Being Present

“Rarely are we ever truly present.” – Evy Poumpouras

People have gone to such great lengths to be connected — cell phones, WebEx, Slack, smart watches — yet we have managed to be disconnected. We no longer know how to give someone undivided attention. The irony is we have been sold that these apps and devices increase our productivity. Not only do they not do this, our personal connections falter. Evy Poumpouras writes in Becoming Bulletproof:

“One of the fastest ways to sabotage you rapport with someone is to keep your phone out. I’ve seen people go to great lengths to connect with others, and yet their phone will be in their hand, splayed out on their desks or dinner table, signaling to everyone around them that there is something else of potentially greater importance waiting to take their attention away. This sends the message that whoever you’re with is less deserving of your time and that you’re not fully present.”

You might think this is just about courtesy or respect, but it’s bigger than that. “…it’s about influence…this signals how much you value” someone and “…you’ll be able to observe and read them better if you’re giving them your full focus…”

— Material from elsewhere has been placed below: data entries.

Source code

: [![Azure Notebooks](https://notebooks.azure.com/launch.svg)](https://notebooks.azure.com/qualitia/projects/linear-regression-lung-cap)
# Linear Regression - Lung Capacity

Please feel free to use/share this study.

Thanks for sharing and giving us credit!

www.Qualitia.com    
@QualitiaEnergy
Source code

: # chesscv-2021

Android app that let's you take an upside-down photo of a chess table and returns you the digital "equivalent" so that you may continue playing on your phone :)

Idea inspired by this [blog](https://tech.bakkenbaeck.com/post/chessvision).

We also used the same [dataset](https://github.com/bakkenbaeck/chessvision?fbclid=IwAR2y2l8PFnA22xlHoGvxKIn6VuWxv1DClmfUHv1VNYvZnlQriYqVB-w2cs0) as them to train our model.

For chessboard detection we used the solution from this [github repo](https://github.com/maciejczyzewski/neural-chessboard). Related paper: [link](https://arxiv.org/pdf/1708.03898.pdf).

For some people, their devices have become an addiction. I see people who can’t walk across the hall to another office for a few minutes without their phone. For those who bring it in the bathroom, what are you doing? Does always having your phone make you feel important? Listen, kids have phones. Devices haven’t been a status symbol for decades. What are you going to miss by being away from your phone for a few minutes or — the horror — a few hours?

“Unless you’re expecting an emergency call, such as news about a sick family member, then the statistical probability of your personal Armageddon occurring during thirty minutes of being unavailable, is, well… statistically improbable.”

Maybe being part of the last generation to grow up without cells phones (Gen X, but some of you older Millennials as well) gives us a different perspective. We knew how to be gone all day, or a whole week, and no one knew we were alive until we got back. We used phones at other peoples houses (they existed). We didn’t check in every five minutes. Could you survive if cell service disappeared? Do you panic when you realize you forgot your phone at home?

Technology is a tool, but tools can be misused. Learn to use them, and not used by them. In our quest to communicate and connect more with people, we quite often are doing the complete opposite.